*Featured Credit: Tanya Mercado
Bronx, NY - It’s a part of New York that has the highest poverty rate and residents in the Bronx are seeking help thanks to the highest unemployment rate than any of the five boroughs.
Yet out of the darkness, there is a light that shines and gives hope for the present and the future. From a warehouse to a training facility, a future Derek Jeter or Mariano Rivera is tucked away in the industrial park area near Westchester Square on Seabury Avenue.
This is the Tony Melendez Baseball Training Academy.
The academy accepts children as young as three- years old, to young adults up to the age of 23. They come here to get valuable training with hopes of one day aspiring to play professional baseball. Boys are being taught how to hit the ball and there are areas set up for drills, strength training and conditioning exercises. Yes, even the littlest baseball player hopeful does some exercises. If you look a little deeper, there is another side to the academy and a perspective as to the main objective
Outside the office, where Tony Melendez and his wife Jessy sit by a desk and on a wide couch, there is a list of things people should do more of, such as “Do more than exist, live. Do more than hear, listen. Do more than consider, commit. Do more than forgive, forget.” Sure it’s great to play ball.

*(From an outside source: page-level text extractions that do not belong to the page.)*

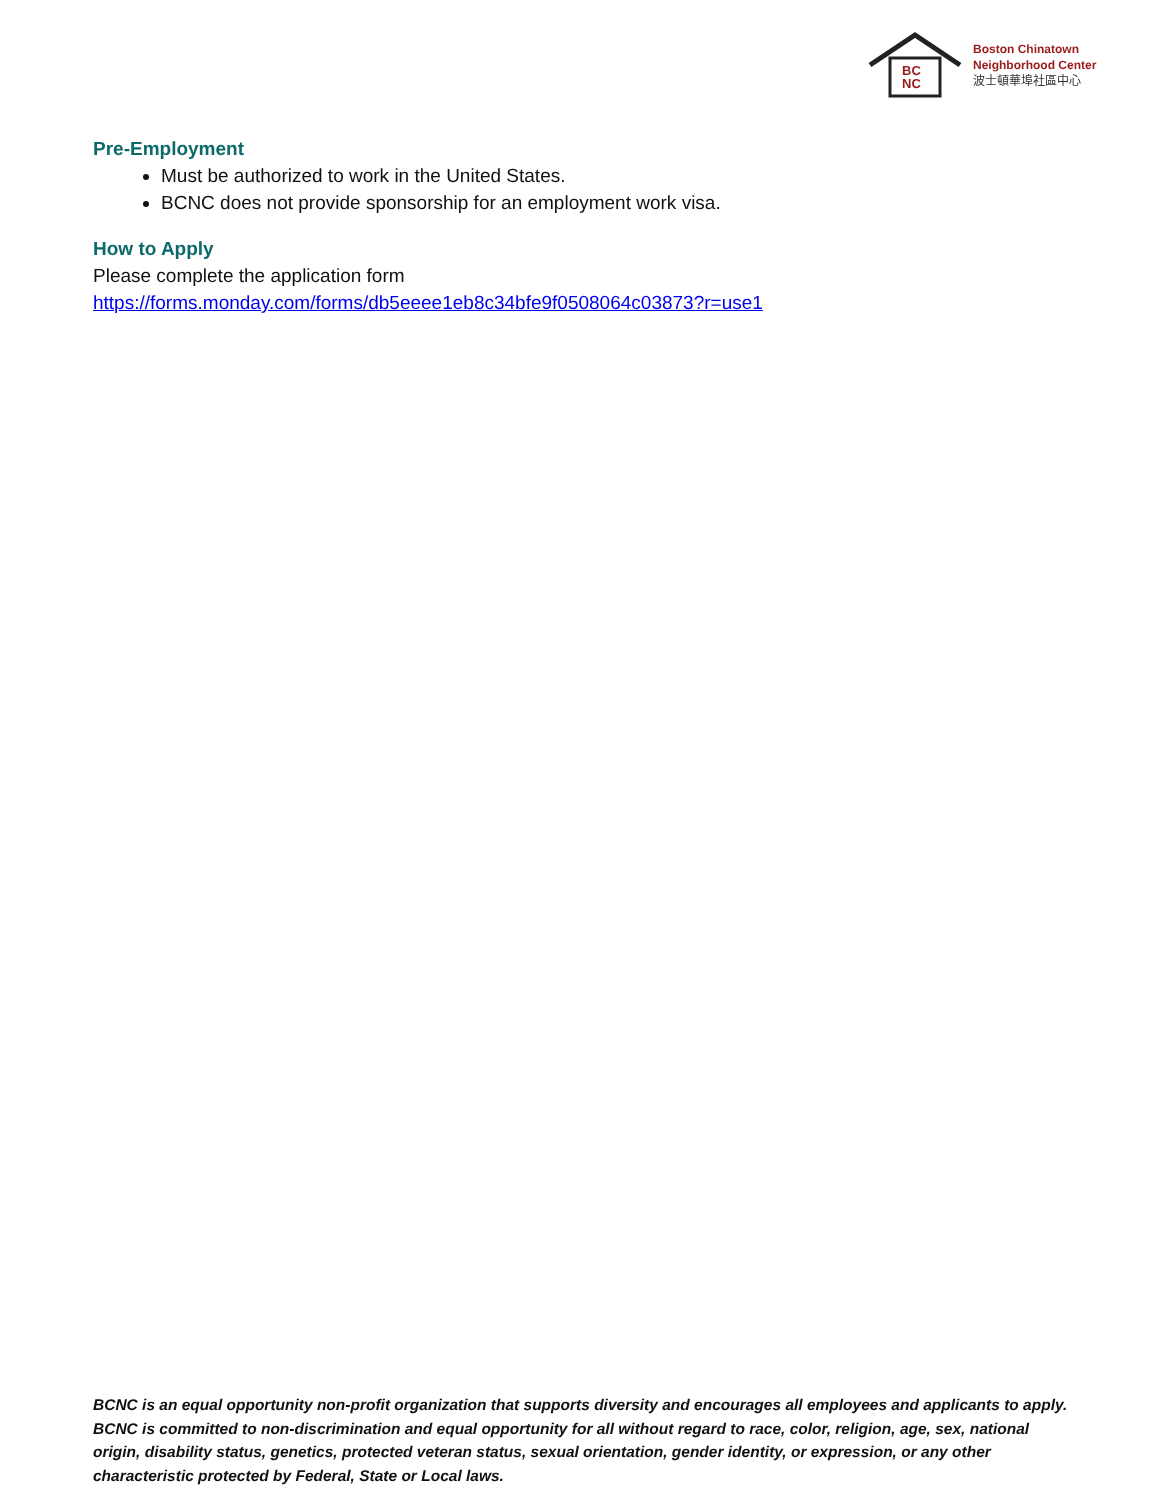BC
NC
Boston Chinatown
Neighborhood Center
波士頓華埠社區中心
Pre-Employment
Must be authorized to work in the United States.
BCNC does not provide sponsorship for an employment work visa.
How to Apply
Please complete the application form
https://forms.monday.com/forms/db5eeee1eb8c34bfe9f0508064c03873?r=use1
BCNC is an equal opportunity non-profit organization that supports diversity and encourages all employees and applicants to apply. BCNC is committed to non-discrimination and equal opportunity for all without regard to race, color, religion, age, sex, national origin, disability status, genetics, protected veteran status, sexual orientation, gender identity, or expression, or any other characteristic protected by Federal, State or Local laws.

As shown on the list, there is more to life than playing America’s favorite pastime. What about life lessons? What about respect for others? What about school? These are all part of a bigger picture. Let’s be a little realistic, shall we? Not everybody can play ball professionally, but they can all play this game called life.

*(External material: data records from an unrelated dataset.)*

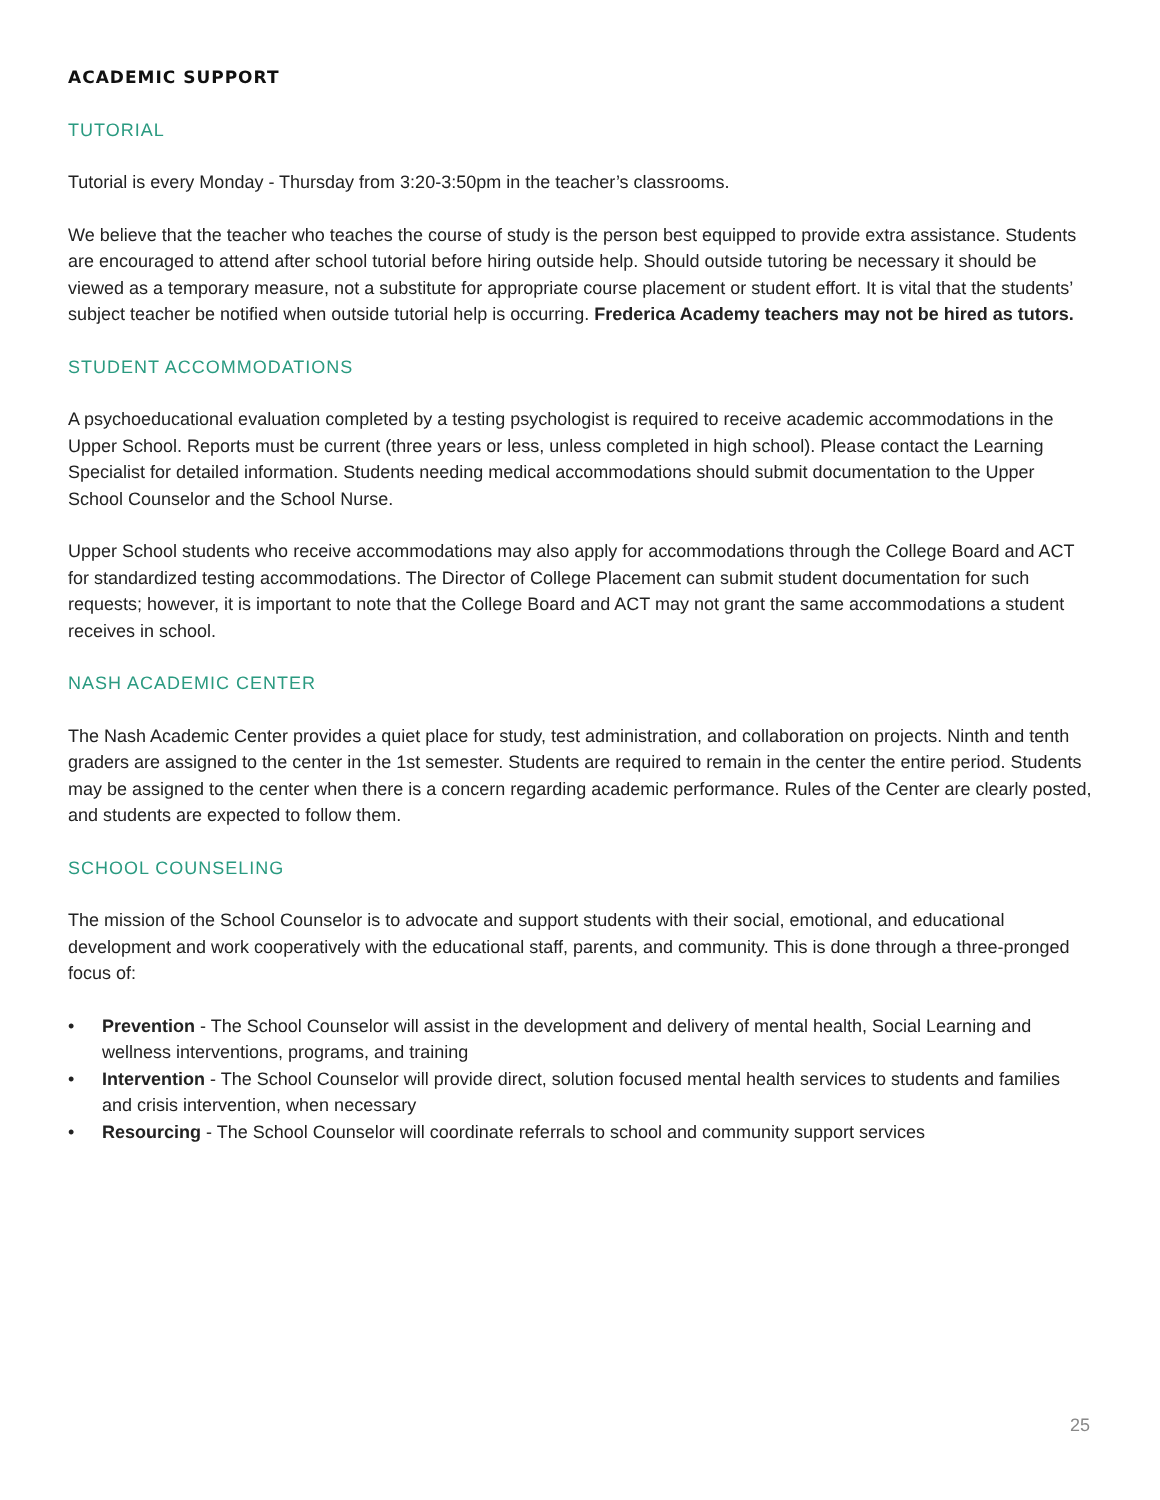ACADEMIC SUPPORT
TUTORIAL
Tutorial is every Monday - Thursday from 3:20-3:50pm in the teacher’s classrooms.
We believe that the teacher who teaches the course of study is the person best equipped to provide extra assistance. Students are encouraged to attend after school tutorial before hiring outside help. Should outside tutoring be necessary it should be viewed as a temporary measure, not a substitute for appropriate course placement or student effort. It is vital that the students’ subject teacher be notified when outside tutorial help is occurring. Frederica Academy teachers may not be hired as tutors.
STUDENT ACCOMMODATIONS
A psychoeducational evaluation completed by a testing psychologist is required to receive academic accommodations in the Upper School. Reports must be current (three years or less, unless completed in high school). Please contact the Learning Specialist for detailed information. Students needing medical accommodations should submit documentation to the Upper School Counselor and the School Nurse.
Upper School students who receive accommodations may also apply for accommodations through the College Board and ACT for standardized testing accommodations. The Director of College Placement can submit student documentation for such requests; however, it is important to note that the College Board and ACT may not grant the same accommodations a student receives in school.
NASH ACADEMIC CENTER
The Nash Academic Center provides a quiet place for study, test administration, and collaboration on projects. Ninth and tenth graders are assigned to the center in the 1st semester. Students are required to remain in the center the entire period. Students may be assigned to the center when there is a concern regarding academic performance. Rules of the Center are clearly posted, and students are expected to follow them.
SCHOOL COUNSELING
The mission of the School Counselor is to advocate and support students with their social, emotional, and educational development and work cooperatively with the educational staff, parents, and community. This is done through a three-pronged focus of:
• Prevention - The School Counselor will assist in the development and delivery of mental health, Social Learning and wellness interventions, programs, and training
• Intervention - The School Counselor will provide direct, solution focused mental health services to students and families and crisis intervention, when necessary
• Resourcing - The School Counselor will coordinate referrals to school and community support services
25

Tony Melendez was born and raised in the Fordham section of the Bronx. He played high school ball at DeWitt Clinton High School, known for producing some well known athletes. He then transferred to Theodore Roosevelt. After that, he played five years of professional ball in Puerto Rico.

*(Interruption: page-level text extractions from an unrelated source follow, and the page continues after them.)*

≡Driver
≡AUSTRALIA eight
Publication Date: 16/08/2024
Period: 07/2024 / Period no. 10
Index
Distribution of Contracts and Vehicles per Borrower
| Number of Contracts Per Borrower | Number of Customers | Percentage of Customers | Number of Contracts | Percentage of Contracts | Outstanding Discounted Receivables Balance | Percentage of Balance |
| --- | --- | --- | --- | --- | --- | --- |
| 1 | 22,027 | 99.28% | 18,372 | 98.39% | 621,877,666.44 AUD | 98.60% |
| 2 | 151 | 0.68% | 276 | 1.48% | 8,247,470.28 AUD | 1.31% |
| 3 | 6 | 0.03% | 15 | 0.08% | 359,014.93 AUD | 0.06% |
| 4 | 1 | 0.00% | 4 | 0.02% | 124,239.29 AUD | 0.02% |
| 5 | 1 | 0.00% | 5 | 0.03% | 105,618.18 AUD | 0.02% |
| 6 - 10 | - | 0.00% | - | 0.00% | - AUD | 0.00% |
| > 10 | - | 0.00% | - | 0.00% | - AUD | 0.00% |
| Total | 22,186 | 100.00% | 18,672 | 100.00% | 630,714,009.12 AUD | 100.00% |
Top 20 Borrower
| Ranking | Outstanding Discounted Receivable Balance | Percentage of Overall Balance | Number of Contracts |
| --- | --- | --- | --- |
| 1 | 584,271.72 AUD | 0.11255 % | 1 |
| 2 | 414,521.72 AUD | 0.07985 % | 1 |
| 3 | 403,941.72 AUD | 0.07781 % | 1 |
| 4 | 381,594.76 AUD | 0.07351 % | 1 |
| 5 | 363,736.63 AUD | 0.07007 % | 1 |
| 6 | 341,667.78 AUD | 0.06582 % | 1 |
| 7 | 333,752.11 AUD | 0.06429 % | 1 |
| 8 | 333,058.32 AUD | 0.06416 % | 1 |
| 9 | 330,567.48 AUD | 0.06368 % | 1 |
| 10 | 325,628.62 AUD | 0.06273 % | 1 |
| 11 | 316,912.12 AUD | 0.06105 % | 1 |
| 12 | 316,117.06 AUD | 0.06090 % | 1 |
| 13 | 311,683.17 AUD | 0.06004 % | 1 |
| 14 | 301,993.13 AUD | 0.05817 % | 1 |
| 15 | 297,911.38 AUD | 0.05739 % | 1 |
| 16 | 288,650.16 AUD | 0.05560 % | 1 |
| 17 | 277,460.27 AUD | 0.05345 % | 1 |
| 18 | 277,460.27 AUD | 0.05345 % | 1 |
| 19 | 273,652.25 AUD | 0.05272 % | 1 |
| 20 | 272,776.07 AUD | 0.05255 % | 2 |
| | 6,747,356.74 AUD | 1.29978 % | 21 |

“All of my learning experience was in Puerto Rico,” he says. Before he opened this academy, Melendez owned a gym in Manhattan where players could come and work out. “I trained baseball players in the gym and outside of the gym.”
So, why open a baseball academy? As he says, “We figured there was nothing here in the Bronx, in this area that anyone was doing for the kids. We’ve seen a lot of kids around that have talent, but they don’t have the drive or motivation.”
Those who attend learn and live by the philosophy that owner, trainer and head coach Melendez preaches. “God, family, education, career, all in that order. We make sure that the kids understand the fact that there’s life besides baseball,” he says.
Jessy has a set of rules that all have to follow when they are at the academy and at home. These are rules that should be applied everywhere from no cursing, to no sagging pants, to treating everyone with respect, no matter what the age.
The husband and wife team make it known, before baseball, homework comes first. “They must have a certain grade point average and we do require that they bring us their progress reports or report cards. I do check up on their Facebook pages and their Instagram pages because if they’re here, I feel that they’ve stepped in these doors for a reason and it’s our responsibility as the adults to make sure we keep them on the right track,” explains Jessy.
Players like 17-year-old Brandon Castillo appreciate this. The way he explains it, his game “got a lot better” thanks to “the discipline” that is taught by Melendez. “It’s pretty much like they affected my whole life in a different way. I have a whole different mindset on baseball, life in general.”
Just like so many others, school was not first. His love for baseball came ahead of school. It did not take long for him to realize that in order to play ball, you have to do good in school.
There is not one without the other. Castillo’s GPA went from a “C” average to a “B” average student. After taking his SAT’s earlier this month, he now dreams not just about playing collegiate ball, but studying sports management hopefully on a scholarship.
Castillo is not the only success story. At this academy, over 50 students who graduated from high school have left on scholarships to colleges. When it first opened seven years ago, Melendez said the percentage of honor students was three to five percent. Now, it is at a high 93 percent. He attributes it to their philosophy.
When asked what the greatest story out of this academy is, Melendez responded, “How we got it. How we got here from where we came from. How it was God’s choice to be here. The story behind how we are here now.”
This is one place that you don’t just get lessons on how to throw, or hit the ball, or run the bases. At the Tony Melendez Baseball Training Academy, a youngster will get something he or she cannot get at an overcrowded school. That one- on- one attention can be a lifestyle transformation leading to success.